ストレスに強い遺伝子タイプと、先にお話しした開拓力が強い遺伝子タイプは一致します。ストレスを感じないから、どんどん新しいことをやれるんでしょう。さもありなんと納得できる話ですね。
しかし前項でお伝えしたように「運動」がBDNFの働きに大きく関わってくるのです。運動がストレス解消に効果的なのは、誰もが経験的にわかっているでしょう。

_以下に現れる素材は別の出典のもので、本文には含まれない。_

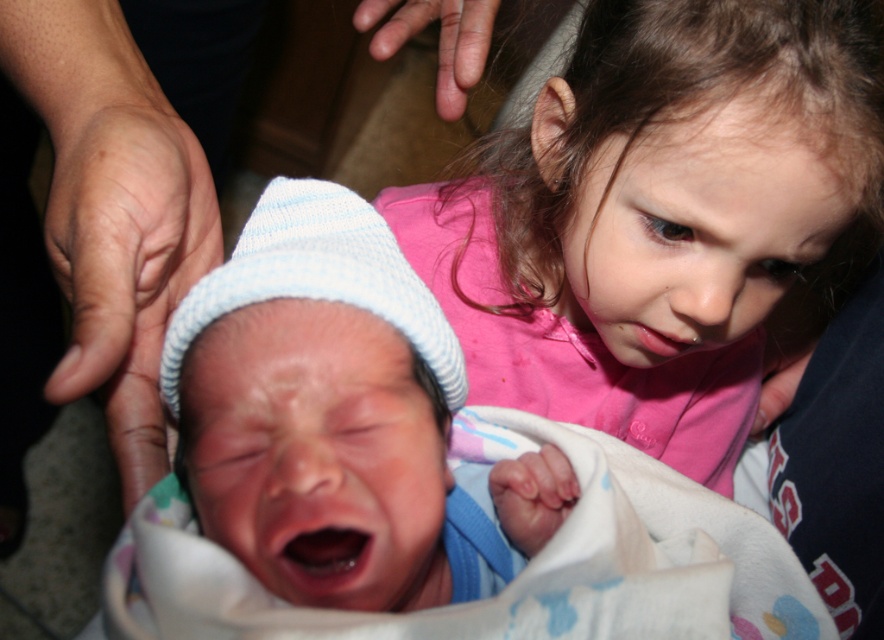
Question: Is blue knit hat at center above pink cotton shirt at upper right?

Choices:
 (A) no
 (B) yes

Answer: (A)

Question: Is blue knit hat at center to the right of pink cotton shirt at upper right from the viewer's perspective?

Choices:
 (A) no
 (B) yes

Answer: (A)

Question: Considering the relative positions of blue knit hat at center and pink cotton shirt at upper right in the image provided, where is blue knit hat at center located with respect to pink cotton shirt at upper right?

Choices:
 (A) right
 (B) left

Answer: (B)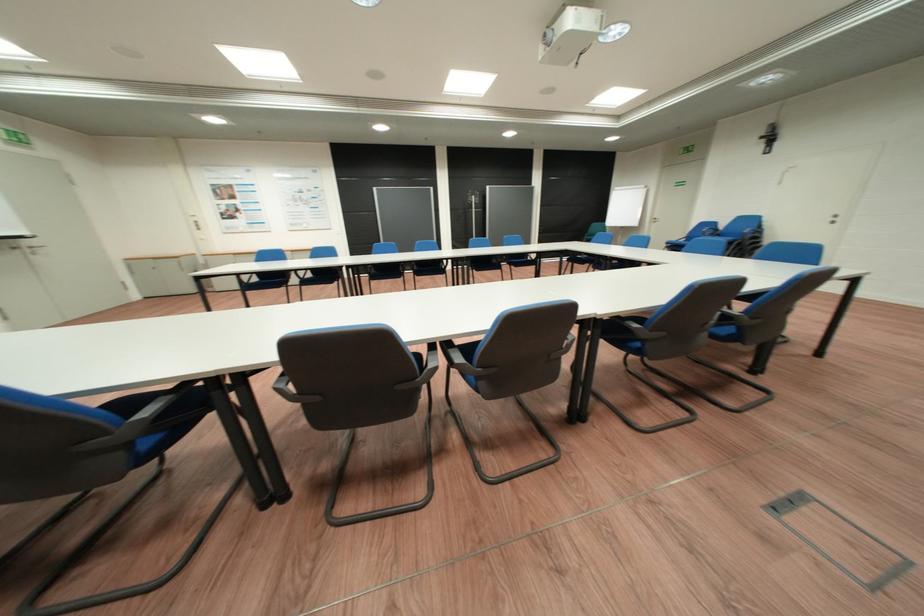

柔道やラグビーに打ち込んでいた私の学生時代の経験からも、小中高校で運動部に入ることを強くおすすめします。年をへて運動不足気味の最近は、「学生時代のほうが断然、頭が冴えていた。当時と比べたら、年がら年中ぼーっとしている感じだ」とすら思うほどです……。やっぱり運動が必要で、BDNFをガンガン出してボケない対策をしなければ、と実行しはじめています。
ちなみに私は運動することで頭が活発に働くBDNFの遺伝子タイプを持っていました。まさに運動部に入っていた学生時代は正解だったというわけです。
若いころ私は、北は青森から南は沖縄まで15都府県に出向き、「内視鏡一本さらしに巻いて」という感じで診療を続けた経験があります。どこかへ行ってくたくたになるまで仕事をしても、ストレスを感じることがなく、むしろおおいに楽しめました。
もしかしたら、学生時代に運動に打ち込んだことでBDNFが出まくり頭が冴えて、ストレスにも強い体質になっていたのかもしれません。